Text:
Surge protector: A novel approach to suppressing therapy-induced tumor growth and recurrence

January 14, 2019

BOSTON - Following up on a groundbreaking 2018 study in which BIDMC's Dipak Panigrahy, MD, demonstrated that dead and dying cancer cells killed by conventional cancer treatments paradoxically trigger inflammation that promotes tumor growth and metastasis, a new study led by Allison Gartung, PhD, describes a novel approach to suppressing chemotherapy-induced tumor growth in an ovarian cancer model. Gartung and colleagues' findings were published in published in January in Proceedings of the National Academy of Science (PNAS).

Working in a mouse model of the disease, the team confirmed that chemotherapy-killed ovarian cancer cells induce surrounding immune cells called macrophages to release a surge of chemicals. Together, these chemicals, known as cytokines and lipid mediators, create an environment conducive to tumor growth and survival.

"Conventional cancer therapy is a double-edged sword - the very treatment meant to control cancer is also helping it to survive and grow," said Gartung, a postdoctoral fellow in BIDMC's Department of Pathology. "To prevent tumor recurrence after therapy, it is critical to neutralize the inherent tumor-promoting activity of therapy-generated debris."

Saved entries
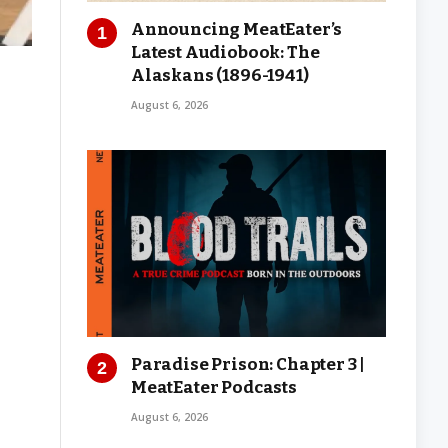
Announcing MeatEater’s
Latest Audiobook: The
Alaskans (1896-1941)
August 6, 2026
Paradise Prison: Chapter 3 |
MeatEater Podcasts
August 6, 2026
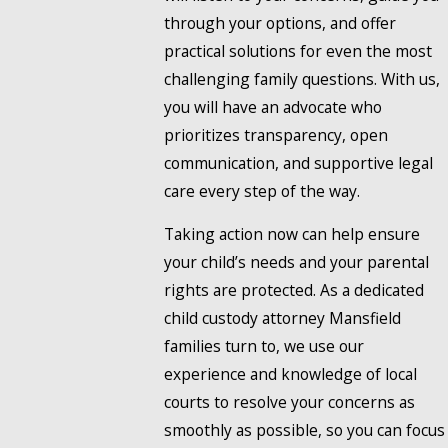
through your options, and offer
practical solutions for even the most
challenging family questions. With us,
you will have an advocate who
prioritizes transparency, open
communication, and supportive legal
care every step of the way.
Taking action now can help ensure
your child’s needs and your parental
rights are protected. As a dedicated
child custody attorney Mansfield
families turn to, we use our
experience and knowledge of local
courts to resolve your concerns as
smoothly as possible, so you can focus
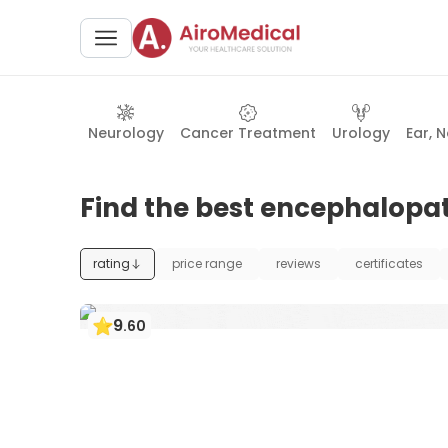
Neurology
Cancer Treatment
Urology
Ear, 
Find the best encephalopat
rating
price range
reviews
certificates
9
.
60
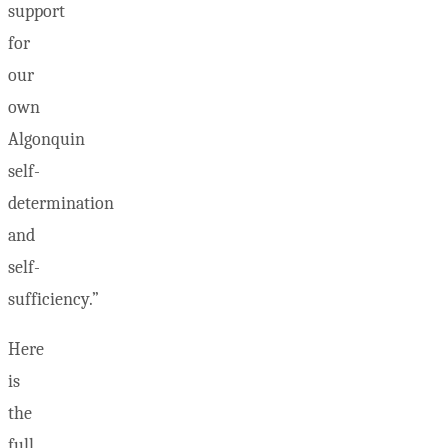
support
for
our
own
Algonquin
self-
determination
and
self-
sufficiency.”
Here
is
the
full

Task requirements:
(a) In the article on therapy-induced tumor growth, who led the new study on suppressing chemotherapy-induced tumor growth?
(b) In the article on therapy-induced tumor growth, reproduce the passage between "BOSTON - Following" and "growth and survival.", inclusive, substituting "murine model" for "mouse model".
The listing comes from a source separate from the article.

Results of the exercise:
(a) Allison Gartung, PhD

(b)
BOSTON - Following up on a groundbreaking 2018 study in which BIDMC's Dipak Panigrahy, MD, demonstrated that dead and dying cancer cells killed by conventional cancer treatments paradoxically trigger inflammation that promotes tumor growth and metastasis, a new study led by Allison Gartung, PhD, describes a novel approach to suppressing chemotherapy-induced tumor growth in an ovarian cancer model. Gartung and colleagues' findings were published in published in January in Proceedings of the National Academy of Science (PNAS).

Working in a murine model of the disease, the team confirmed that chemotherapy-killed ovarian cancer cells induce surrounding immune cells called macrophages to release a surge of chemicals. Together, these chemicals, known as cytokines and lipid mediators, create an environment conducive to tumor growth and survival.